MOT À MAUX
Voyageuse en écriture comme dans la vie, Chantal Pelletier navigue avec bonheur des nouvelles aux polars, du théâtre (elle a été une des Trois Jeanne) aux romans. Avec sa rubrique Mot à maux : Carton de consolation, Chantal Pelletier joue chaque mois au gré de ses rencontres et de l’actualité, entre mots, et maux. Avec en consolation une œuvre de son choix.
Au Rendez-vous des artistes, c’est parti pour la cacophonie. Ça se prend à parti de part et d’autre du comptoir, pas un pour démordre de son parti pris, partage de radotages faisant partie de la beuverie, ça confond opinion avec information et ça me saoule, je refuse de participer, marre de ces conneries. La planète va mal, c’est un malheur, le bredouiller si connement est une foutue misère.

[Entrées fournies]

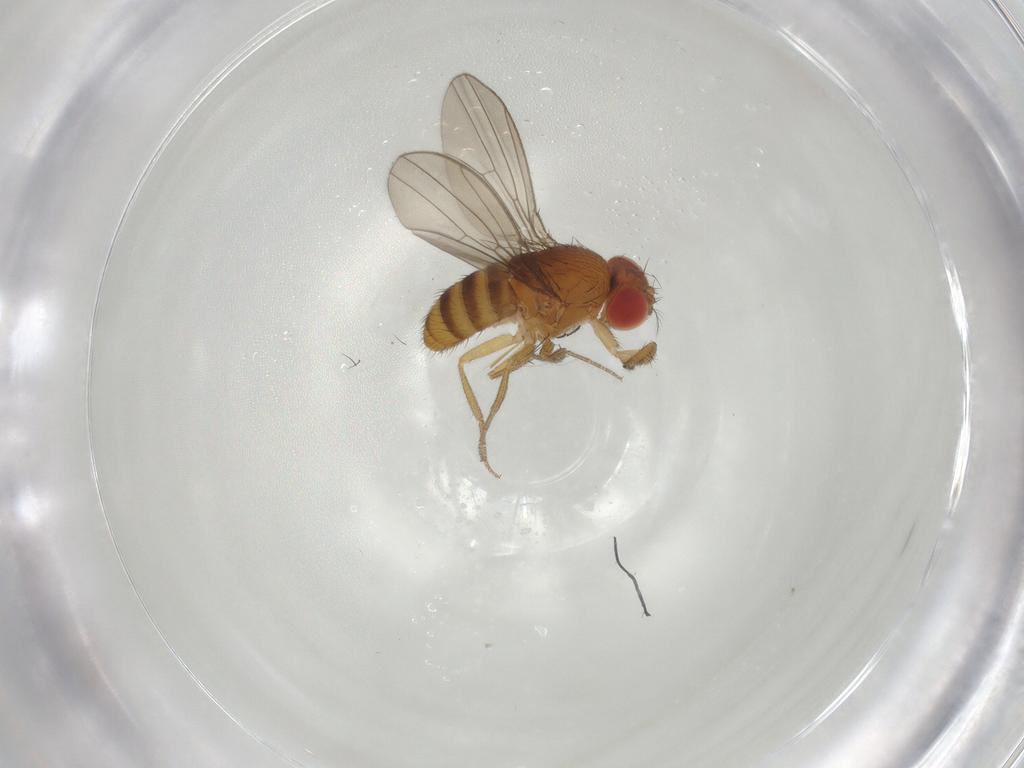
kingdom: Animalia
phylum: Arthropoda
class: Insecta
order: Diptera
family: Drosophilidae
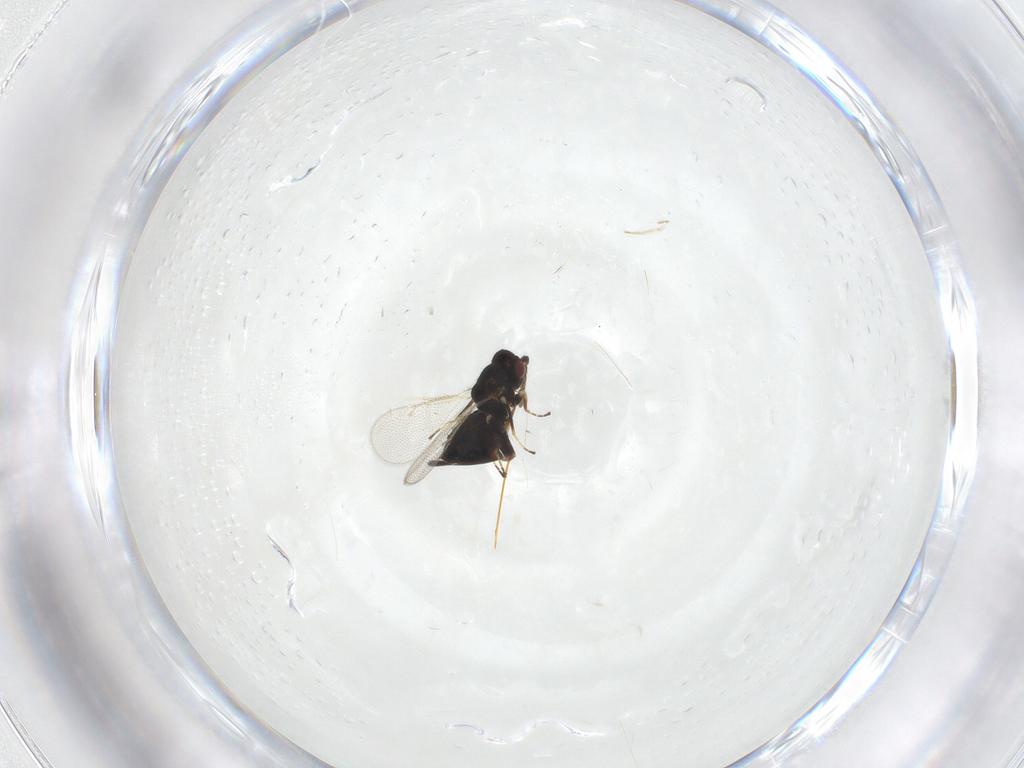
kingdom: Animalia
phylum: Arthropoda
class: Insecta
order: Hymenoptera
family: Eulophidae
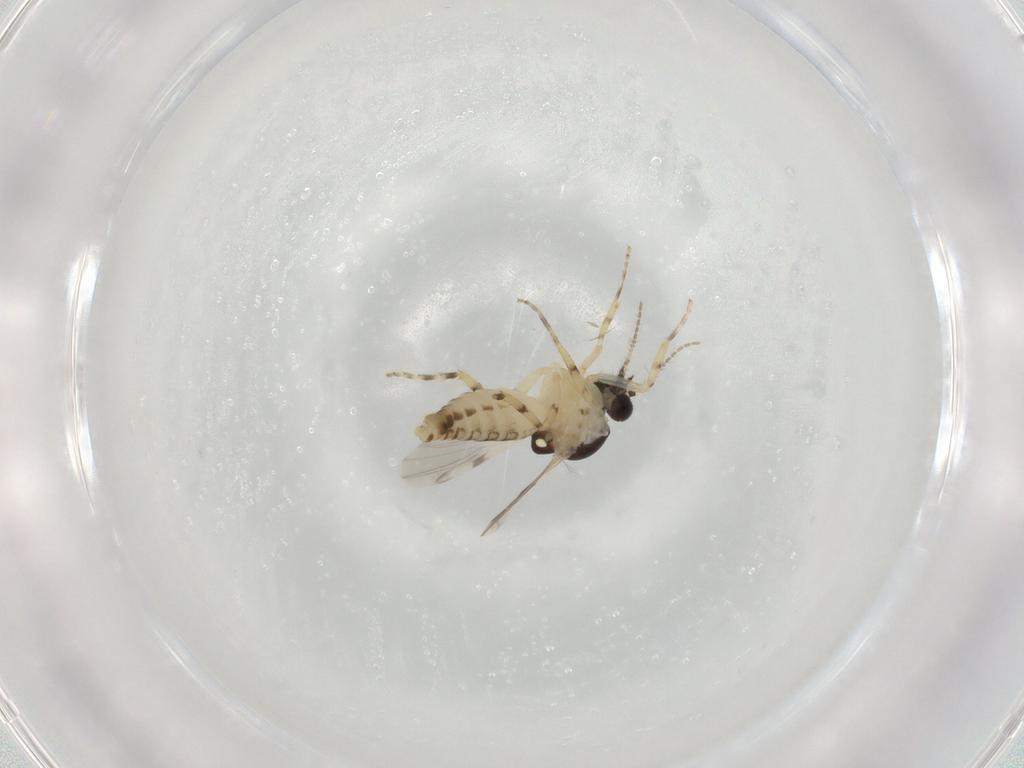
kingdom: Animalia
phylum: Arthropoda
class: Insecta
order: Diptera
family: Ceratopogonidae
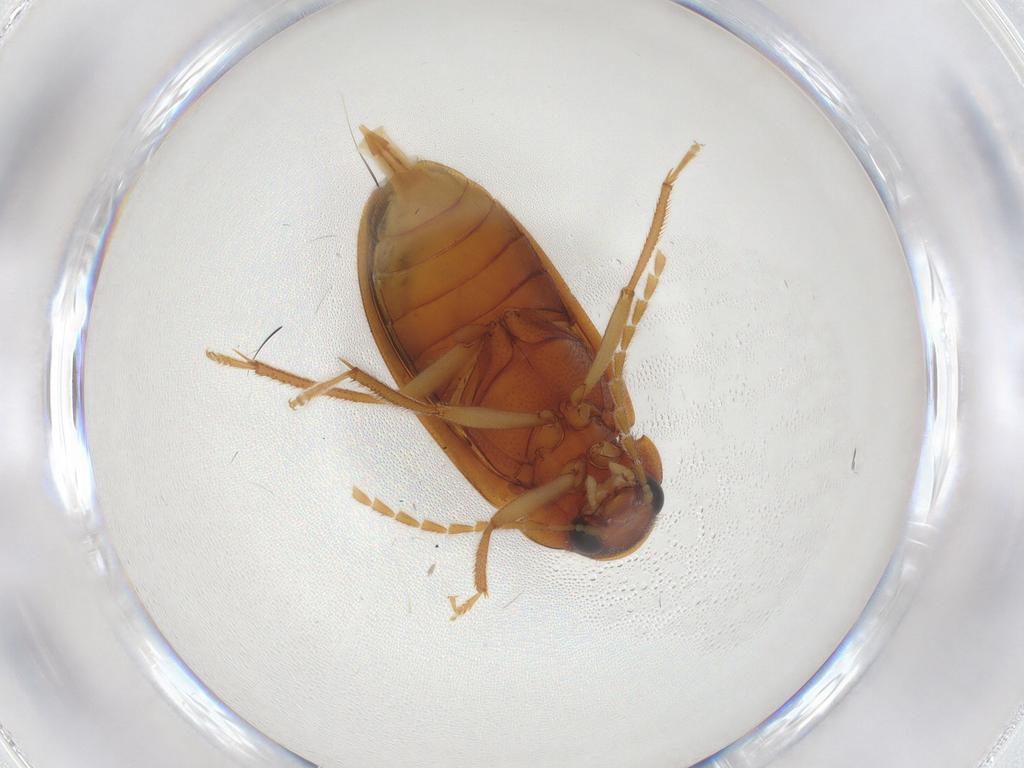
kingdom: Animalia
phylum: Arthropoda
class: Insecta
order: Coleoptera
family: Ptilodactylidae
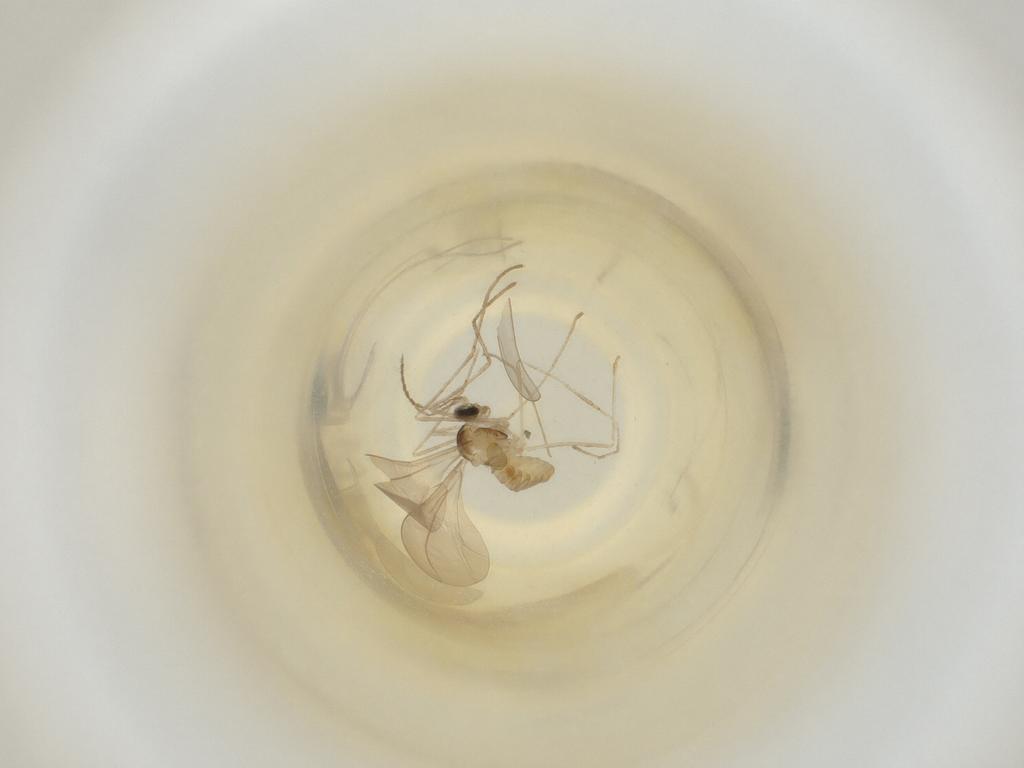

[Consignes et exigences] D'après la présentation de la chronique Mot à maux, quel groupe de théâtre Chantal Pelletier a-t-elle fait partie ? Les items proviennent d'une source distincte du texte.

[Résultat de la tâche] Elle a été l'une des Trois Jeanne.